Noting its historic access to capital, A.M. Best has put the ratings of Blue Bell, Pa.-based PMA Capital Corp. and its subsidiaries “under review,” noting its concern with the parent company’s ability to improve overall capitalization of it subsidiaries given what it sees as “limited financial flexibility.”
The ratings service placed the financial strength rating of A- (Excellent) and issuer credit rating of “a-” of PMA Capital’s subsidiaries PMA Insurance Group and its pooled members, Pennsylvania Manufacturers’ Association Insurance Company, Pennsylvania Manufacturers Indemnity Company and Manufacturers Alliance Insurance Company, under review with negative implications. PMA Capital’s issuer credit rating of “bb” is also under review with negative implications.
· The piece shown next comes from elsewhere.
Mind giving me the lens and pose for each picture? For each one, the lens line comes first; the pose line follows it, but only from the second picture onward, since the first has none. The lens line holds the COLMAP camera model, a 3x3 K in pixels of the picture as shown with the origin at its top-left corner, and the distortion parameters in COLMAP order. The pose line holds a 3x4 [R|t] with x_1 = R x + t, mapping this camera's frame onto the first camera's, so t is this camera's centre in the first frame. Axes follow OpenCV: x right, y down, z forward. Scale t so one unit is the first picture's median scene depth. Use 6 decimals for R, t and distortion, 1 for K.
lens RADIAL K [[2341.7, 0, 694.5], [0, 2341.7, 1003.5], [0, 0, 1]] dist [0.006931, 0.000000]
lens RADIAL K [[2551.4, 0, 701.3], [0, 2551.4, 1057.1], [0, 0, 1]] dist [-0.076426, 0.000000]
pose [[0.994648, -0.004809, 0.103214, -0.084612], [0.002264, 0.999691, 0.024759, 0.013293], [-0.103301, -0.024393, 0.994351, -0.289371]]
In addition, the financial strength rating of C++ (Marginal) and issuer credit rating of “b” for PMA Capital Insurance Co. of Philadelphia, Pa., the run-off operations of PMA Capital, remain “under review with negative implications.”
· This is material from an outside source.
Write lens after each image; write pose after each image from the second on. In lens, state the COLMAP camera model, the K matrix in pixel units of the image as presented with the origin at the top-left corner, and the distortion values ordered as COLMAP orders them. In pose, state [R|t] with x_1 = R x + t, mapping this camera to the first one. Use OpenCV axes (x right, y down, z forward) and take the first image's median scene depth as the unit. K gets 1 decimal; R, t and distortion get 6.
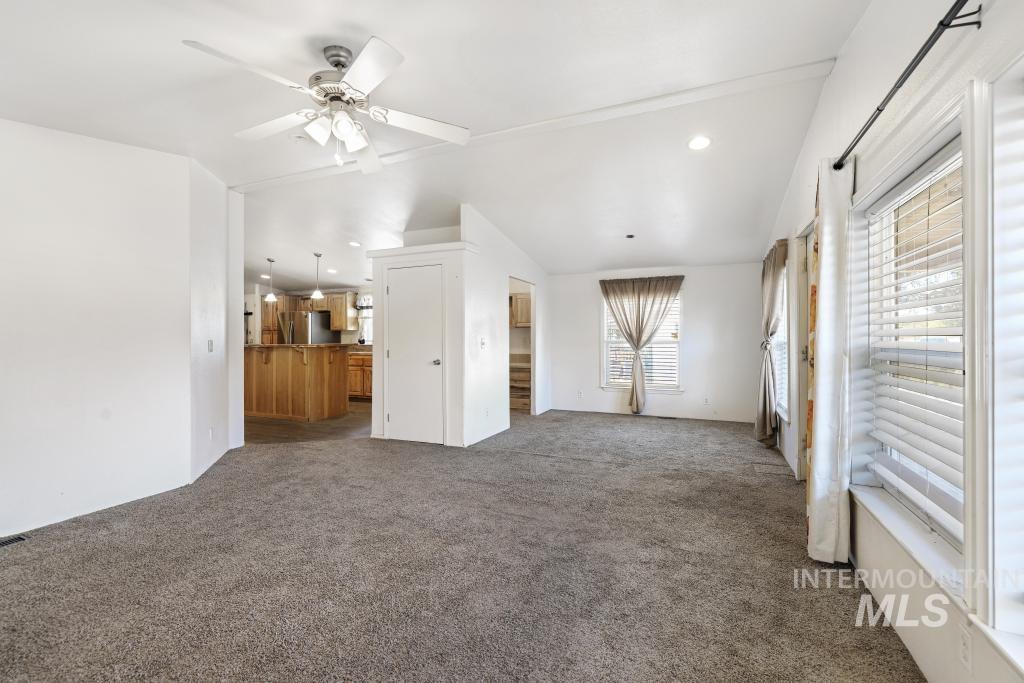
lens RADIAL K [[442.5, 0, 519.6], [0, 442.5, 339.8], [0, 0, 1]] dist [0.004401, -0.002492]
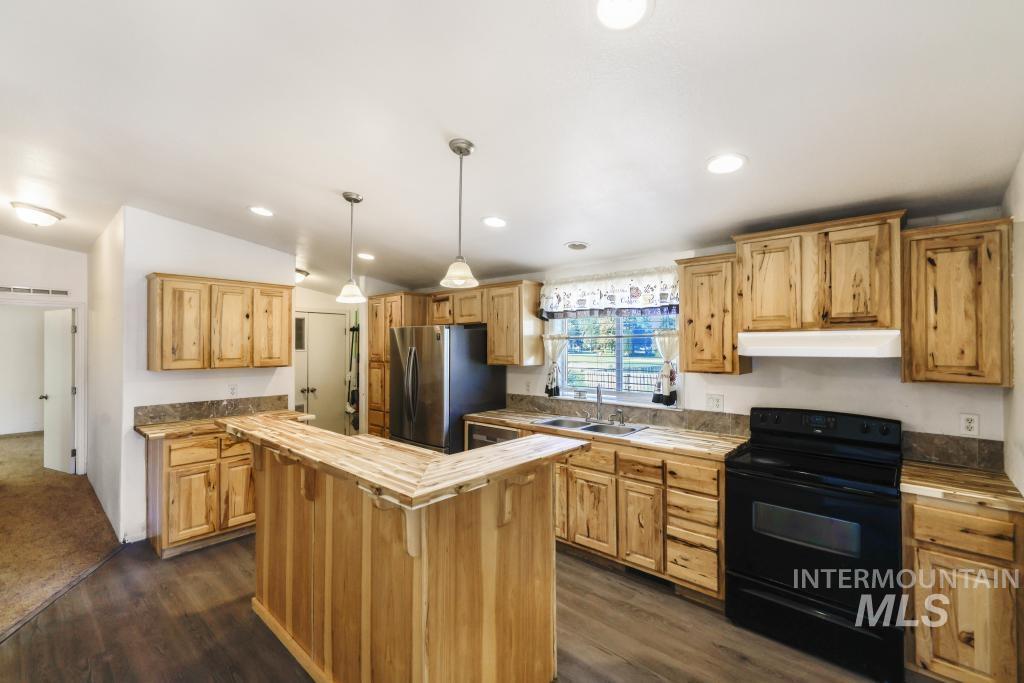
lens RADIAL K [[442.5, 0, 511.3], [0, 442.5, 340.5], [0, 0, 1]] dist [0.004401, -0.002492]
pose [[0.948524, -0.004172, -0.316677, -0.336771], [-0.000289, 0.999901, -0.014039, -0.053854], [0.316704, 0.013407, 0.948430, 0.746556]]
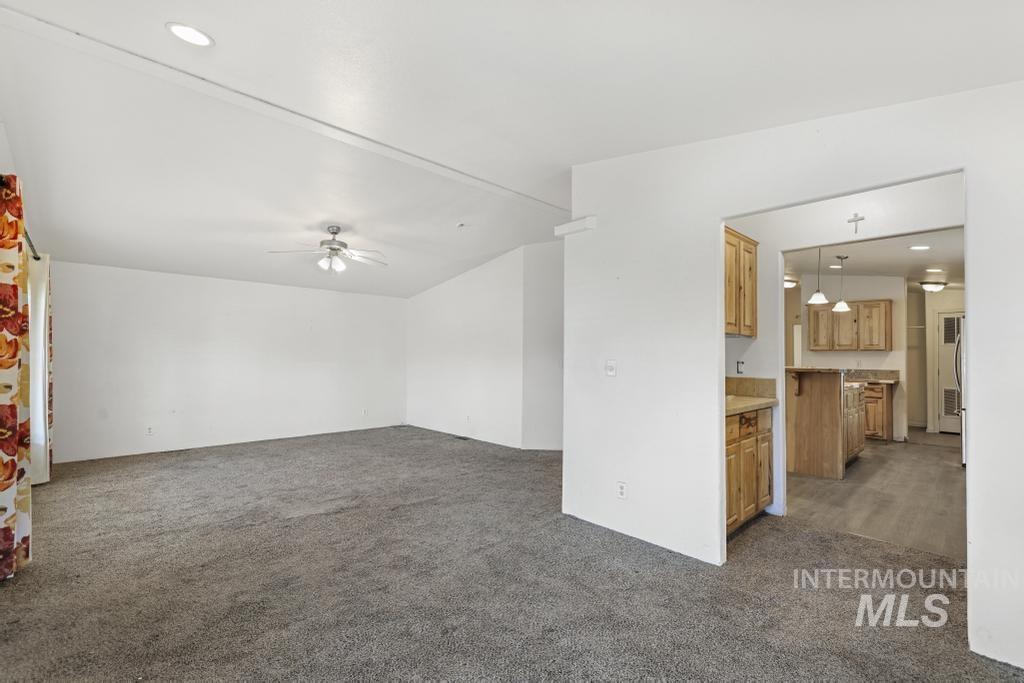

These rating actions reflect the shortfall in overall capitalization at PMACIC, concern over the sale of the run-off operations and potential ongoing exposure to PMA Capital upon the sale closing, according to A.M. Best.
Additionally, the ratings service noted, while operating results have improved in each of the past five years and the capital at PMA is currently adequate for its rating level, risk-adjusted capital ratios have decreased in the past two years. This decrease is due to business growth in 2007 and an investment portfolio of unrealized losses at year-end 2008.
Furthermore, any negative deviations from projected underwriting or investment performance, including any further decline in valuations from its investment portfolio, could result in additional rating pressure, the ratings service said. All ratings will remain under review pending A.M. Best’s review of management’s plan to improve PMA’s overall capitalization and liquidity, the successful execution of the capital funding and resolution of the sale of PMACIC.
A.M. Best did note PMA Capital’s historic access to capital, but also deemed the company to have “limited financial flexibility” at the current time. It also noted tht the ongoing cost of interest payments on existing debt, combined with other holding company obligations and the potential future funding requirements more that offset PMA Capital’s current sources of income.